> [VOTRE OBJECTIF]
Rédigez la suite des constatations du Comité des droits de l'homme sur la communication No 418/1990 en reprenant après leur dernière phrase.

> [EXTRAIT DU TEXTE]
↓↓↓

Comité des droits de l'homme
Quarante-neuvième session
ANNEXE
Constatations du Comité des droits de l'homme au
titre du paragraphe 4 de l'article 5 du Protocole
facultatif se rapportant au Pacte international
relatif aux droits civils et politiques
- Quarante-neuvième session -
Communication No. 418/1990
Présentée par : Mme C. H. J. Cavalcanti Araujo-Jongen (représentée
par un conseil)
Au nom de : L'auteur
État partie : Pays-Bas
Date de la communication : 16 août 1990 (date de la lettre initiale)
Le Comité des droits de l'homme, institué en vertu de l'article
28 du Pacte international relatif aux droits civils et politiques,
Réuni le 22 octobre 1993,
Ayant achevé l'examen de la communication No 418/1990, présentée
au Comité des droits de l'homme par Mme C. H. J. Cavalcanti Araujo-Jongen
en vertu du Protocole facultatif se rapportant au Pacte international
relatif aux droits civils et politiques,
Ayant tenu compte de toutes les informations écrites qui lui
ont été communiquées par l'auteur de la communication, son conseil et
l'État partie,
Adopte ses constatations au titre du paragraphe 4 de l'article
5 du Protocole facultatif.
Rappel des faits présentés par l'auteur
1. L'auteur de la communication est Mme C. H. J. Cavalcanti Araujo-Jongen,
citoyenne néerlandaise, résidant à Diemen (Pays-Bas). Elle affirme être
victime d'une violation, par les Pays-Bas, de l'article 26 du Pacte international
relatif aux droits civils et politiques. Elle est représentée par un conseil.

↑↑↑

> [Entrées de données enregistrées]
↓↓↓

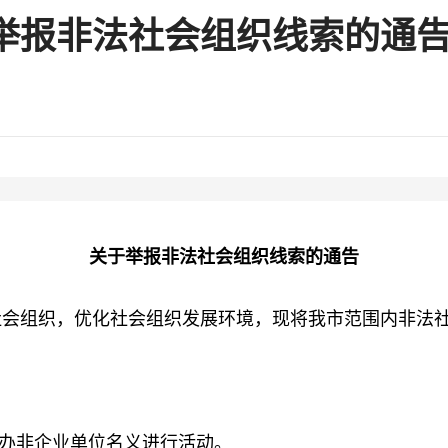
举报非法社会组织线索的通
关于举报非法社会组织线索的通告
组织，优化社会组织发展环境，现将我市范围内非法社
办非企业单位名义进行活动。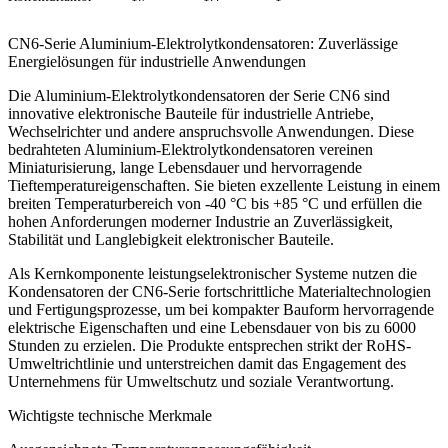
CN6-Serie Aluminium-Elektrolytkondensatoren: Zuverlässige
Energielösungen für industrielle Anwendungen
Die Aluminium-Elektrolytkondensatoren der Serie CN6 sind
innovative elektronische Bauteile für industrielle Antriebe,
Wechselrichter und andere anspruchsvolle Anwendungen. Diese
bedrahteten Aluminium-Elektrolytkondensatoren vereinen
Miniaturisierung, lange Lebensdauer und hervorragende
Tieftemperatureigenschaften. Sie bieten exzellente Leistung in einem
breiten Temperaturbereich von -40 °C bis +85 °C und erfüllen die
hohen Anforderungen moderner Industrie an Zuverlässigkeit,
Stabilität und Langlebigkeit elektronischer Bauteile.
Als Kernkomponente leistungselektronischer Systeme nutzen die
Kondensatoren der CN6-Serie fortschrittliche Materialtechnologien
und Fertigungsprozesse, um bei kompakter Bauform hervorragende
elektrische Eigenschaften und eine Lebensdauer von bis zu 6000
Stunden zu erzielen. Die Produkte entsprechen strikt der RoHS-
Umweltrichtlinie und unterstreichen damit das Engagement des
Unternehmens für Umweltschutz und soziale Verantwortung.
Wichtigste technische Merkmale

↑↑↑

> [ZONE DE RÉPONSE]
2.1 L'auteur, née en 1939, est mariée à M. Cavalcanti Araujo. De septembre
1979 à janvier 1983, elle a travaillé comme secrétaire à temps partiel
(20 heures par semaine). Le 1er février 1983, elle s'est retrouvée sans
emploi. En vertu de la loi sur le chômage, il lui a été accordé une allocation
de chômage. Conformément aux dispositions de la loi susmentionnée, cette
allocation lui a été servie pour la période maximum, soit six mois (jusqu'au
1er août 1983). L'auteur a trouvé un nouvel emploi par la suite et a recommencé
à travailler le 24 avril 1984.
2.2 Ayant bénéficié d'une allocation au titre de la loi sur le chômage
pour la période maximum, l'auteur, en sa qualité de chômeuse en 1983-1984,
affirme qu'elle avait droit à des allocations au titre de la loi alors
en vigueur sur les allocations de chômage pour une période maximum de
deux ans. Ces allocations s'élevaient à 75 % du dernier salaire reçu,
tandis que les allocations accordées au titre de la loi sur le chômage
représentaient 80 % de ce dernier salaire.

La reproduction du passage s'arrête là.